» **Work request**
Rewrite the passage about Pharaoh Seqenenre, starting at "Seqenenre was attempting" and ending at "to his body.", with "mummy" changed to "remains".

» **Exercise passage**
* * * *

It sheds fresh light on an event that indirectly led to the reunification of Egypt in the 16th Century BC.
Pharaoh Seqenenre-Taa-II ruled Southern Egypt between 1558 and 1553 BC during the invasion by the Hyksos.
This was a foreign dynasty with Asian roots that occupied Egypt for a century – from 1650 to 1550 BC.
Seqenenre was attempting to oust them. Scholars have debated his killing ever since the mummy was unearthed in 1881.
Immediate and subsequent examinations – including an X-ray analysis in the 1960s – found the dead king identified severe head injuries but no other wounds to his body.
Some experts believe he was murdered in his sleep by palace conspirators.
The latest evidence published in Frontiers in Medicine backs the idea he was captured on the battlefield – and executed afterwards.
But it puts forward a novel interpretation of the events based on the computer-processed X-ray images.

* * * *

» **Provided records**
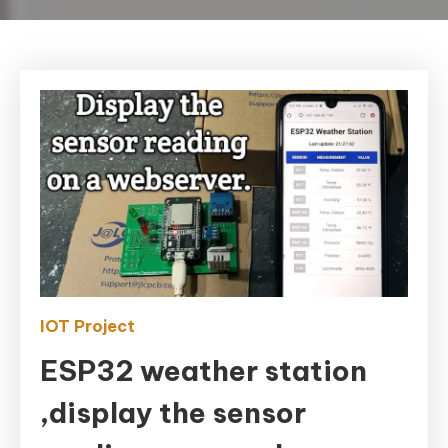
IOT Project
ESP32 weather station
,display the sensor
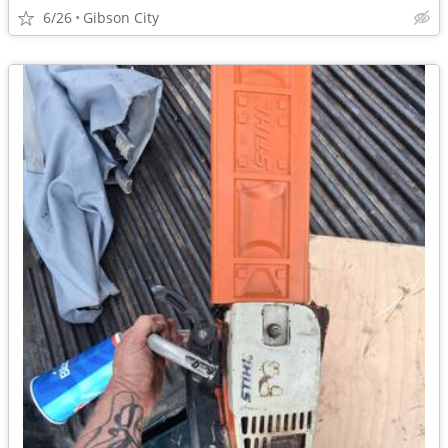
6/26
Gibson City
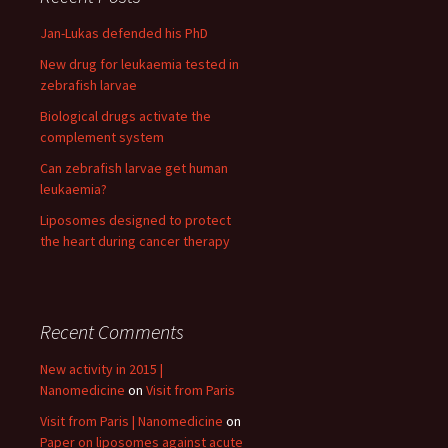
Jan-Lukas defended his PhD
New drug for leukaemia tested in
zebrafish larvae
Biological drugs activate the
complement system
Can zebrafish larvae get human
leukaemia?
Liposomes designed to protect
the heart during cancer therapy
Recent Comments
New activity in 2015 |
Nanomedicine
on
Visit from Paris
Visit from Paris | Nanomedicine
on
Paper on liposomes against acute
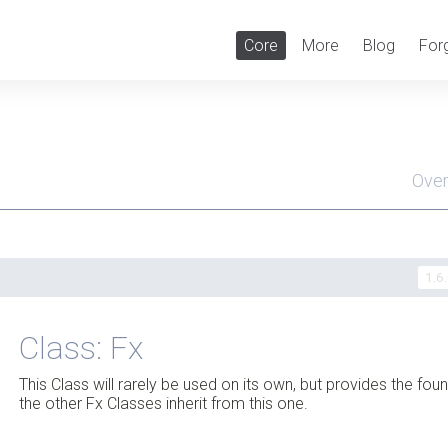
Core
More
Blog
For
Ove
Men
1.6
Class: Fx
This Class will rarely be used on its own, but provides the fou
the other Fx Classes inherit from this one.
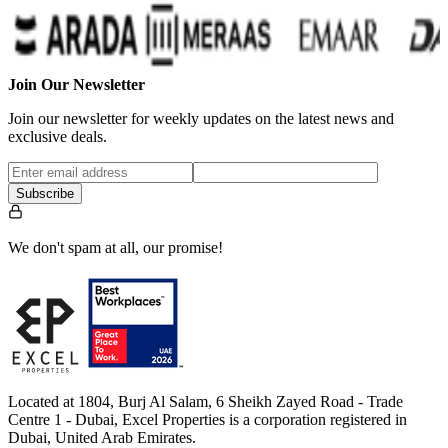
Join Our Newsletter
Join our newsletter for weekly updates on the latest news and
exclusive deals.
Subscribe
We don't spam at all, our promise!
Located at 1804, Burj Al Salam, 6 Sheikh Zayed Road - Trade
Centre 1 - Dubai, Excel Properties is a corporation registered in
Dubai, United Arab Emirates.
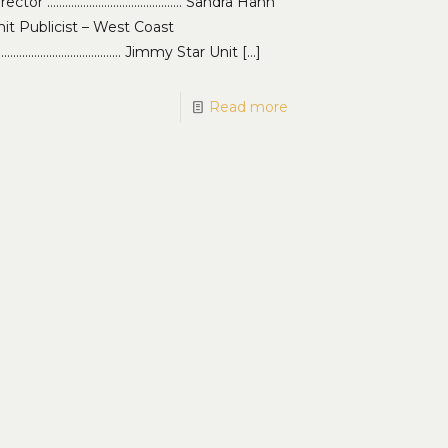
irector ……………………………………… Sandra Hahn
it Publicist – West Coast
…………………………………… Jimmy Star Unit
[…]
Read more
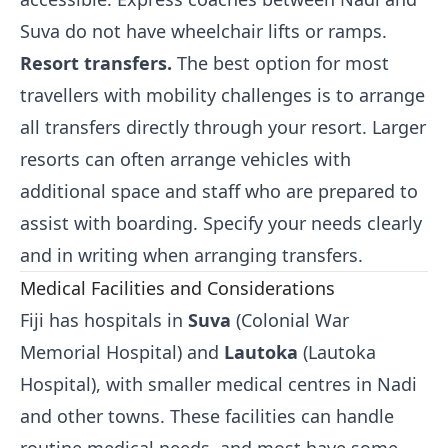
Suva do not have wheelchair lifts or ramps.
Resort transfers.
The best option for most
travellers with mobility challenges is to arrange
all transfers directly through your resort. Larger
resorts can often arrange vehicles with
additional space and staff who are prepared to
assist with boarding. Specify your needs clearly
and in writing when arranging transfers.
Medical Facilities and Considerations
Fiji has hospitals in
Suva
(Colonial War
Memorial Hospital) and
Lautoka
(Lautoka
Hospital), with smaller medical centres in Nadi
and other towns. These facilities can handle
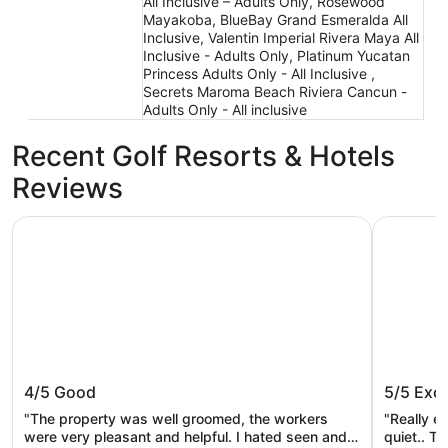
All Inclusive – Adults Only, Rosewood
Mayakoba, BlueBay Grand Esmeralda All
Inclusive, Valentin Imperial Rivera Maya All
Inclusive - Adults Only, Platinum Yucatan
Princess Adults Only - All Inclusive ,
Secrets Maroma Beach Riviera Cancun -
Adults Only - All inclusive
Recent Golf Resorts & Hotels
Reviews
Grand Sunset Princess - All Inclusive
Occidental
Grand Sunset Princess - All Inclusive
Occident
4/5
Good
5/5
Exce
Inclusiv
"The property was well groomed, the workers
"Really e
were very pleasant and helpful. I hated seen and
quiet.. T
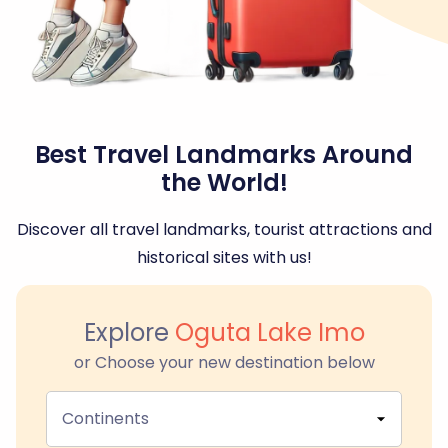
Best Travel Landmarks Around
the World!
Discover all travel landmarks, tourist attractions and
historical sites with us!
Explore
Oguta Lake Imo
or Choose your new destination below
Continents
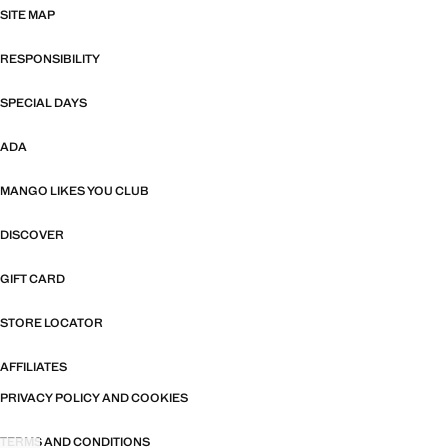
SITE MAP
RESPONSIBILITY
SPECIAL DAYS
ADA
MANGO LIKES YOU CLUB
DISCOVER
GIFT CARD
STORE LOCATOR
AFFILIATES
PRIVACY POLICY AND COOKIES
TERMS AND CONDITIONS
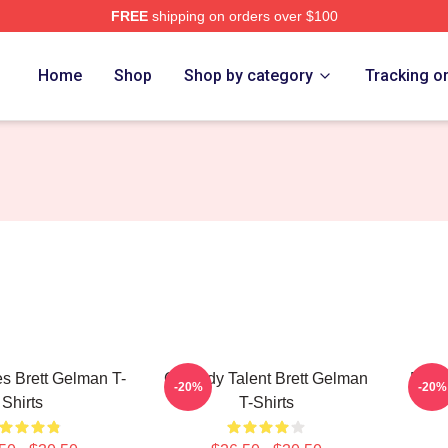
FREE
shipping on orders over $100
rch Store
Home
Shop
Shop by category
Tracking o
s Brett Gelman T-
Comedy Talent Brett Gelman
Dark
-20%
-20%
Shirts
T-Shirts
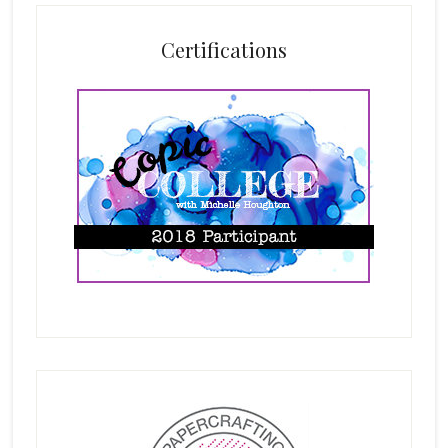
Certifications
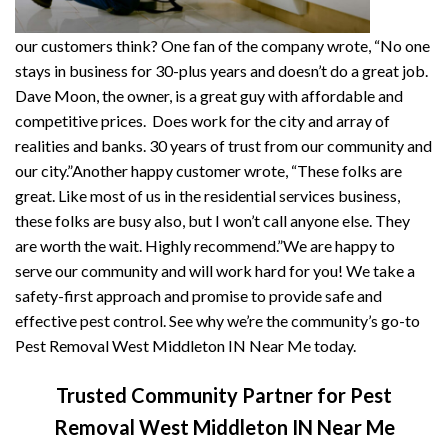
our customers think? One fan of the company wrote, “No one
stays in business for 30-plus years and doesn’t do a great job.
Dave Moon, the owner, is a great guy with affordable and
competitive prices. Does work for the city and array of
realities and banks. 30 years of trust from our community and
our city.”Another happy customer wrote, “These folks are
great. Like most of us in the residential services business,
these folks are busy also, but I won’t call anyone else. They
are worth the wait. Highly recommend.”We are happy to
serve our community and will work hard for you! We take a
safety-first approach and promise to provide safe and
effective pest control. See why we’re the community’s go-to
Pest Removal West Middleton IN Near Me today.
Trusted Community Partner for Pest
Removal West Middleton IN Near Me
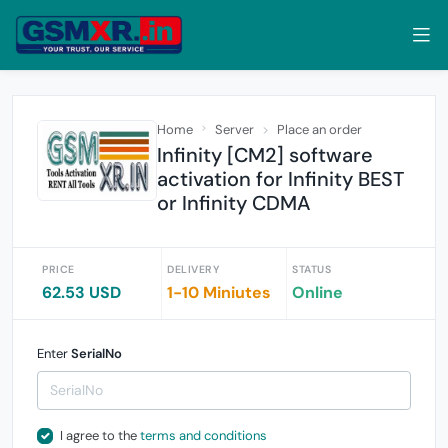
Home
Server
Place an order
Infinity [CM2] software
activation for Infinity BEST
or Infinity CDMA
PRICE
DELIVERY
STATUS
62.53 USD
1-10 Miniutes
Online
Enter
SerialNo
I agree to the
terms and conditions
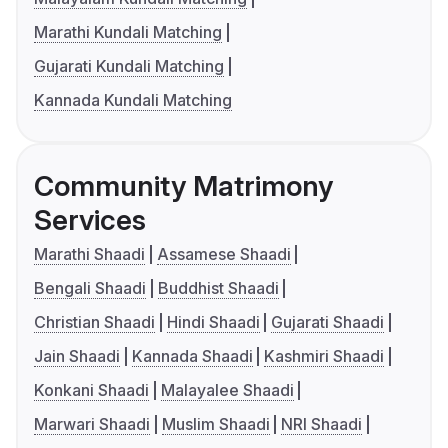
Marathi Kundali Matching
Gujarati Kundali Matching
Kannada Kundali Matching
Community Matrimony
Services
Marathi Shaadi
Assamese Shaadi
Bengali Shaadi
Buddhist Shaadi
Christian Shaadi
Hindi Shaadi
Gujarati Shaadi
Jain Shaadi
Kannada Shaadi
Kashmiri Shaadi
Konkani Shaadi
Malayalee Shaadi
Marwari Shaadi
Muslim Shaadi
NRI Shaadi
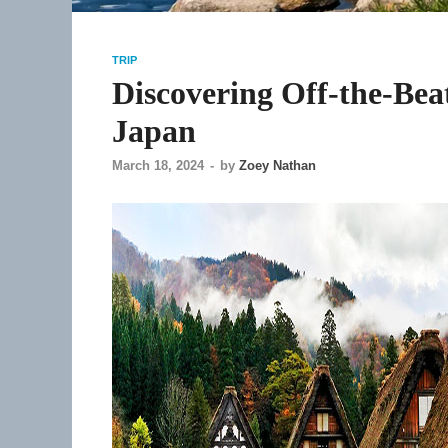
TRIP
Discovering Off-the-Bea
Japan
March 18, 2024
-
by
Zoey Nathan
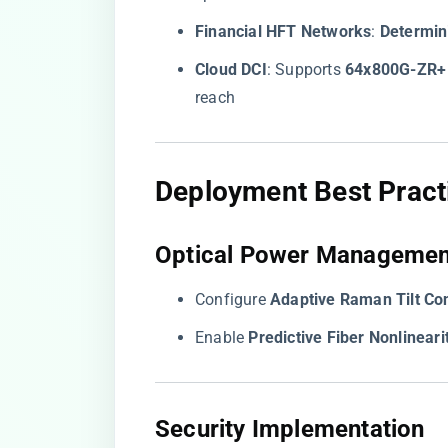
​Financial HFT Networks​
​: ​
​Determin
​Cloud DCI​
​: Supports ​
​64x800G-ZR+​
reach
​Deployment Best Practi
​Optical Power Managemen
Configure ​
​Adaptive Raman Tilt Con
Enable ​
​Predictive Fiber Nonlinearit
​Security Implementation​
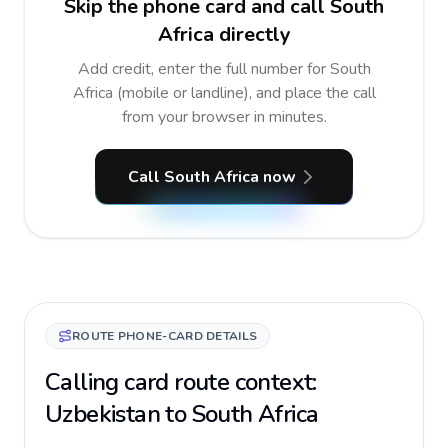
Skip the phone card and call South
Africa directly
Add credit, enter the full number for South
Africa (mobile or landline), and place the call
from your browser in minutes.
Call South Africa now
ROUTE PHONE-CARD DETAILS
Calling card route context:
Uzbekistan to South Africa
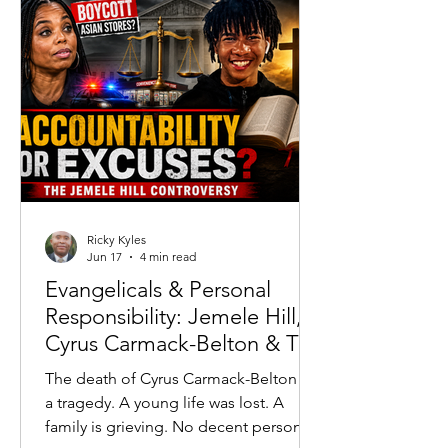
running high.
Ricky Kyles
Jun 17
4 min read
Evangelicals & Personal
Responsibility: Jemele Hill,
Cyrus Carmack-Belton & The
Accountability Crisis
The death of Cyrus Carmack-Belton is
a tragedy. A young life was lost. A
family is grieving. No decent person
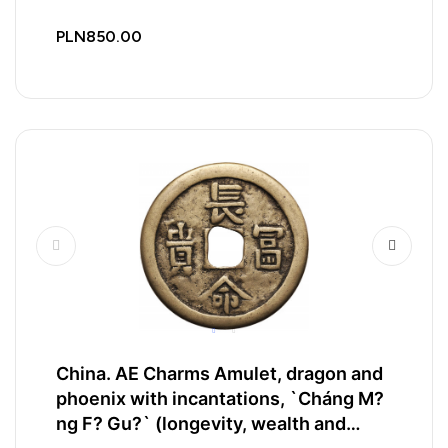
PLN850.00
China. AE Charms Amulet, dragon and
phoenix with incantations, `Cháng M?
ng F? Gu?` (longevity, wealth and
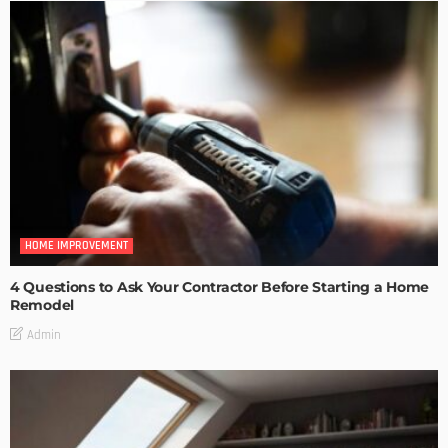
HOME IMPROVEMENT
4 Questions to Ask Your Contractor Before Starting a Home
Remodel
Admin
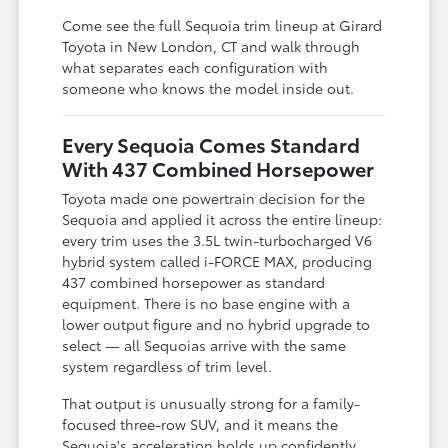
Come see the full Sequoia trim lineup at Girard
Toyota in New London, CT and walk through
what separates each configuration with
someone who knows the model inside out.
Every Sequoia Comes Standard
With 437 Combined Horsepower
Toyota made one powertrain decision for the
Sequoia and applied it across the entire lineup:
every trim uses the 3.5L twin-turbocharged V6
hybrid system called i-FORCE MAX, producing
437 combined horsepower as standard
equipment. There is no base engine with a
lower output figure and no hybrid upgrade to
select — all Sequoias arrive with the same
system regardless of trim level.
That output is unusually strong for a family-
focused three-row SUV, and it means the
Sequoia's acceleration holds up confidently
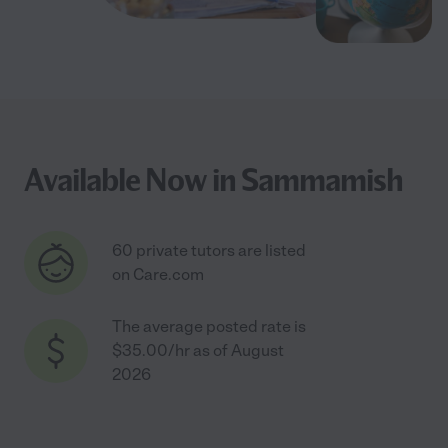
Available Now in Sammamish
60 private tutors are listed
on Care.com
The average posted rate is
$35.00/hr as of August
2026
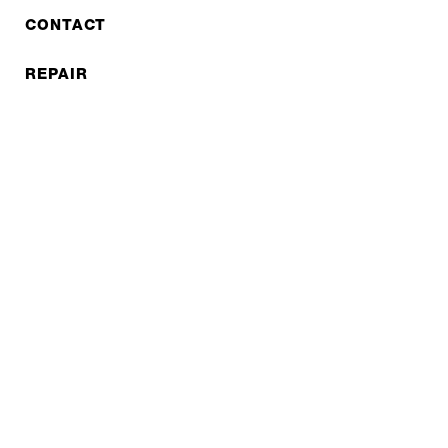
CONTACT
REPAIR
COOPERATIONS
B2B LITE
NEWSLETTER
JOBS
Privacy policy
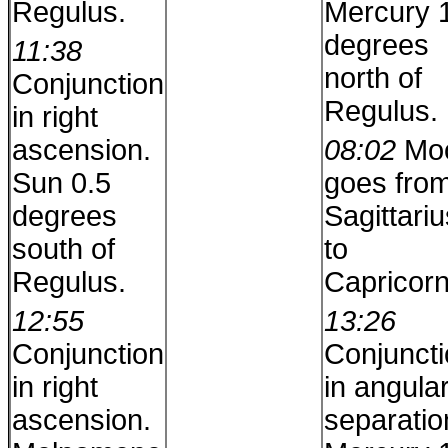
Regulus.
Mercury 
degrees
11:38
north of
Conjunction
Regulus.
in right
ascension.
08:02
Mo
Sun 0.5
goes fro
degrees
Sagittariu
south of
to
Regulus.
Capricorn
12:55
13:26
Conjunction
Conjunct
in right
in angula
ascension.
separatio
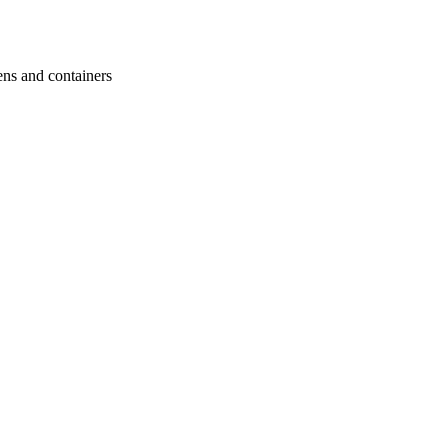
ens and containers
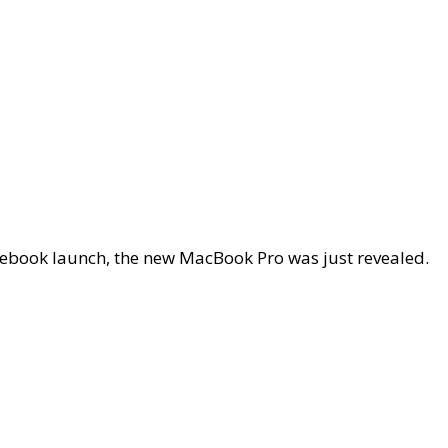
otebook launch, the new MacBook Pro was just revealed.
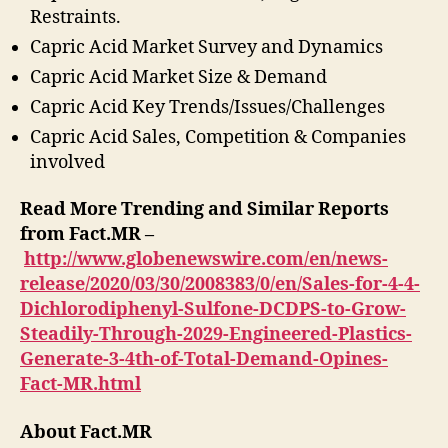
Restraints.
Capric Acid Market Survey and Dynamics
Capric Acid Market Size & Demand
Capric Acid Key Trends/Issues/Challenges
Capric Acid Sales, Competition & Companies
involved
Read More Trending and Similar Reports
from Fact.MR –
http://www.globenewswire.com/en/news-
release/2020/03/30/2008383/0/en/Sales-for-4-4-
Dichlorodiphenyl-Sulfone-DCDPS-to-Grow-
Steadily-Through-2029-Engineered-Plastics-
Generate-3-4th-of-Total-Demand-Opines-
Fact-MR.html
About Fact.MR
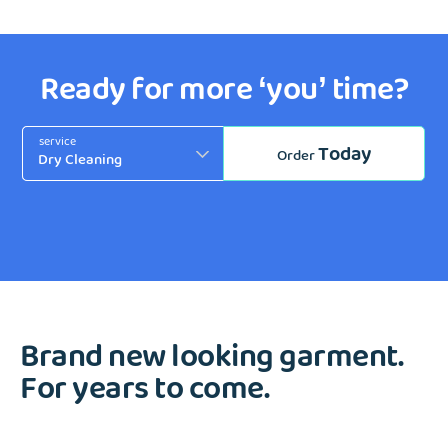
Ready for more ‘you’ time?
service
Today
Order
Brand new looking garment.
For years to come.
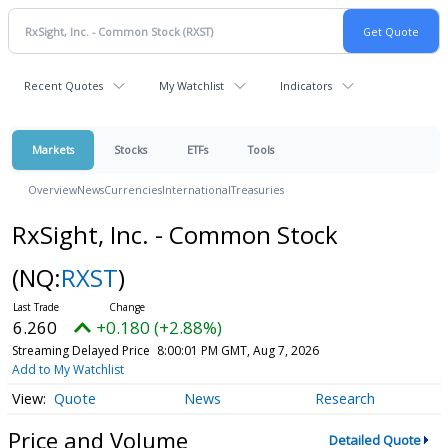
Recent Quotes
My Watchlist
Indicators
Markets
Stocks
ETFs
Tools
Overview
News
Currencies
International
Treasuries
RxSight, Inc. - Common Stock
(NQ:
RXST
)
6.260
+0.180 (+2.88%)
Streaming Delayed Price
8:00:01 PM GMT, Aug 7, 2026
Add to My Watchlist
Quote
News
Research
Price and Volume
Detailed Quote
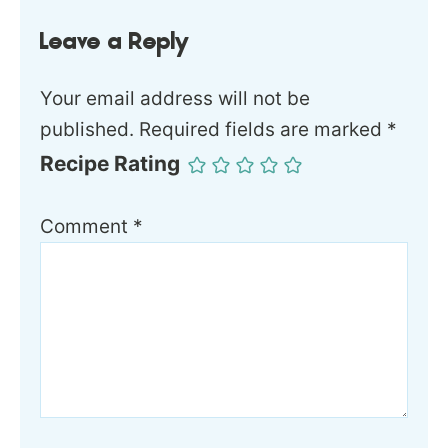
Leave a Reply
Your email address will not be
published.
Required fields are marked
*
Recipe Rating
Comment
*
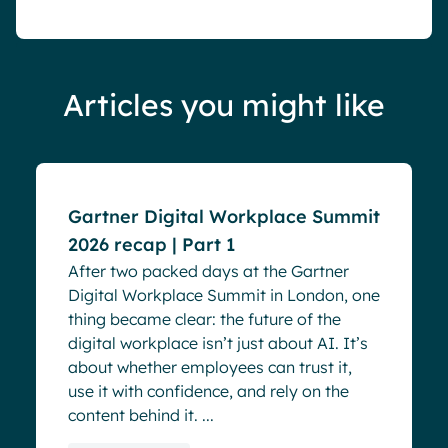
Articles you might like
Blog
Events
Gartner Digital Workplace Summit
2026 recap | Part 1
After two packed days at the Gartner
Digital Workplace Summit in London, one
thing became clear: the future of the
digital workplace isn’t just about AI. It’s
about whether employees can trust it,
use it with confidence, and rely on the
content behind it. ...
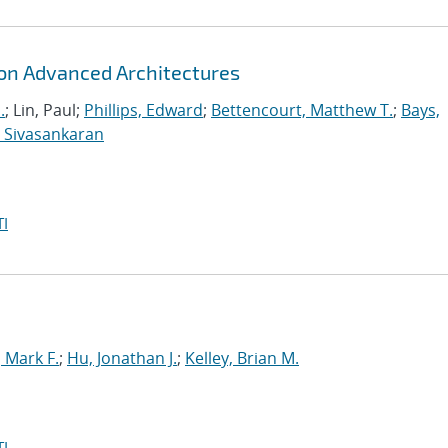
 on Advanced Architectures
.
; Lin, Paul;
Phillips, Edward
;
Bettencourt, Matthew T.
;
Bays,
 Sivasankaran
I
Mark F.
;
Hu, Jonathan J.
;
Kelley, Brian M.
I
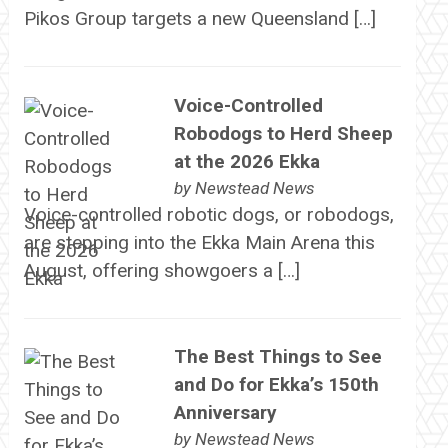
Pikos Group targets a new Queensland […]
Voice-Controlled
Robodogs to Herd Sheep
at the 2026 Ekka
by
Newstead News
Voice-controlled robotic dogs, or robodogs,
are stepping into the Ekka Main Arena this
August, offering showgoers a […]
The Best Things to See
and Do for Ekka’s 150th
Anniversary
by
Newstead News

* * * *

» **Result**
Seqenenre was attempting to oust them. Scholars have debated his killing ever since the remains was unearthed in 1881.
Immediate and subsequent examinations – including an X-ray analysis in the 1960s – found the dead king identified severe head injuries but no other wounds to his body.